### Exercise description
Format every line of text in the records below as a single numbered list, omitting blank lines and leaving the pictures out of the answer.

- Opening Delimiter -

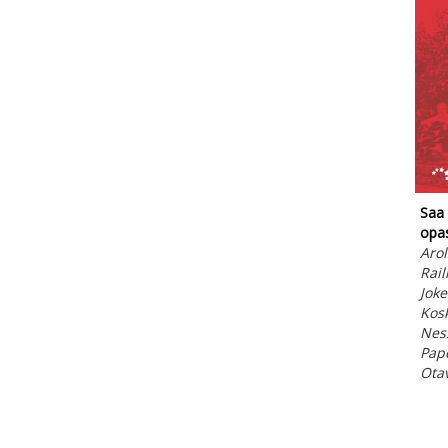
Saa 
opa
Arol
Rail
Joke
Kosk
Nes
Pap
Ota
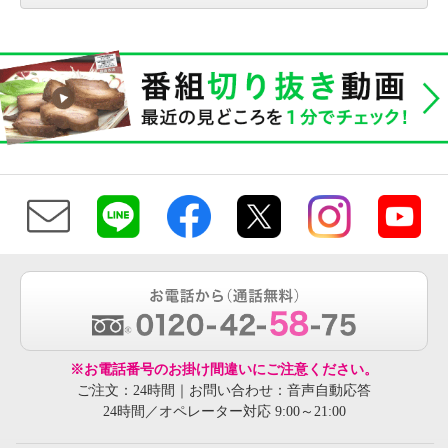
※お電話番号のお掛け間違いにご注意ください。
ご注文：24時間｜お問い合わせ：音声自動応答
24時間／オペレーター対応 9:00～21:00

- Closing Delimiter -

### Completed task
1. Saa 
2. opa
3. Arol
4. Rail
5. Joke
6. Kosk
7. Nes
8. Pap
9. Ota
10. ※お電話番号のお掛け間違いにご注意ください。
11. ご注文：24時間｜お問い合わせ：音声自動応答
12. 24時間／オペレーター対応 9:00～21:00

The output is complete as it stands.